Cushman & Wakefield has arranged the sale of Airport Commerce Center, a seven-building small bay industrial park located in Orlando’s Airport Lake Nona submarket. The final sale price was $43 million. Mike Davis, Rick Brugge, Rick Colon, Dominic Montazemi, Zachary Eicholtz and Ryan Jenkins of Cushman & Wakefield represented the seller, TA Realty, in the transaction. Affiliates of Richland Capital Holdings, a Tampa, FL based diversified real estate investment company, acquired the property.
Airport Commerce Center marks Richland Capital Holdings’ third industrial acquisition in Central Florida over the past nine months, bringing their total industrial holdings in the region to just under 500,000 square feet. Richland expects to continue their expansion of industrial holdings in Central Florida in the coming months.
“We are excited about the purchase of Airport Commerce Center as it represents a stabilized, institutional-quality industrial asset located virtually adjacent to the Orlando International Airport in a supply-constrained and vibrant submarket of Orlando,” said Matt Bray, CEO of Richland.

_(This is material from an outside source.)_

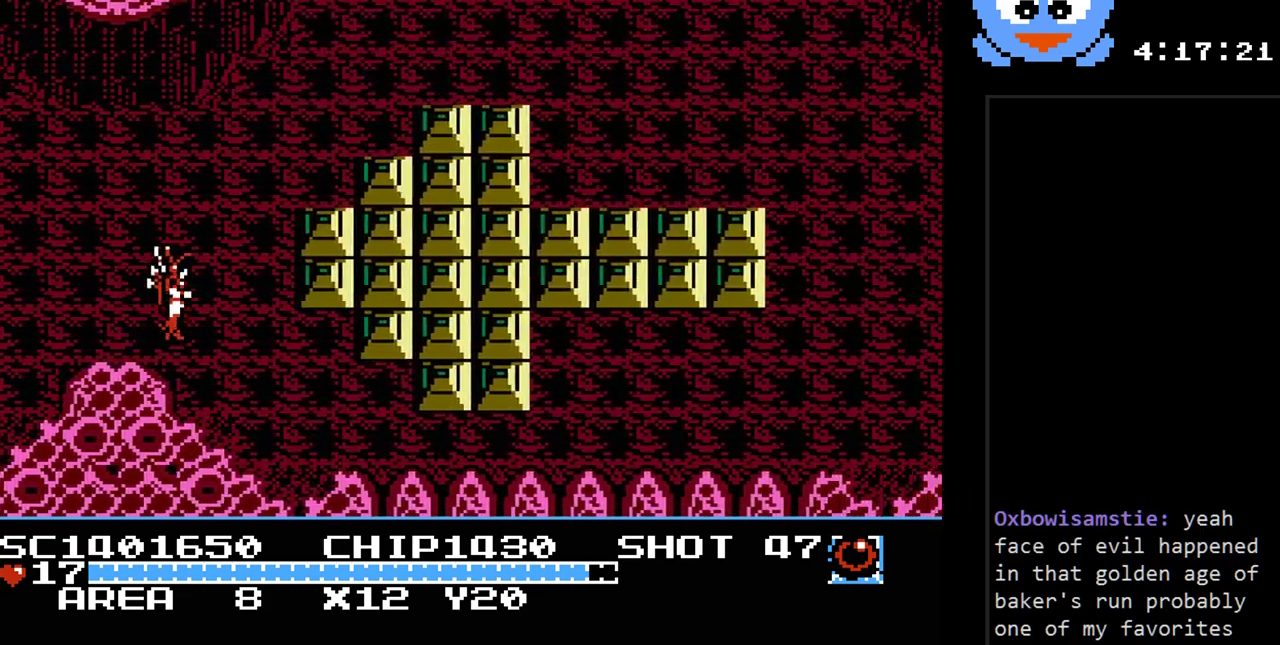
{"buttons": ["DPAD_UP", "DPAD_RIGHT"], "events": [[100, "DPAD_UP", "down"]]}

“Despite the near-term headwinds related to the pandemic, we believe that Central Florida has great long-term growth prospects across a variety of real estate asset classes,” Bray said.
“Airport Commerce Center offered a fantastic opportunity for Richland to invest in a property with a premier infill location, prime accessibility to major roadways, and a diverse tenant base with upside potential,” Davis added.
Located on 25 acres at the Northeast Corner of South Orange Avenue and the Beachline Expressway, the 319,386-square-foot property offers connectivity to Orlando via several major thoroughfares. The property is fully leased to a strong tenant roster which includes Panera Bread, Tesla, Economy Rent a Car and Chrysler. Airport Commerce Center includes 866 parking spaces for a ratio of 2.7/1,000 sf, dock-high loading, and flexible zoning.
“Additionally, the property has a strong historical performance with an average occupancy of 92% over the last 10 years, which is largely attributable to the lack of directly competitive small-bay industrial product,” Colon said.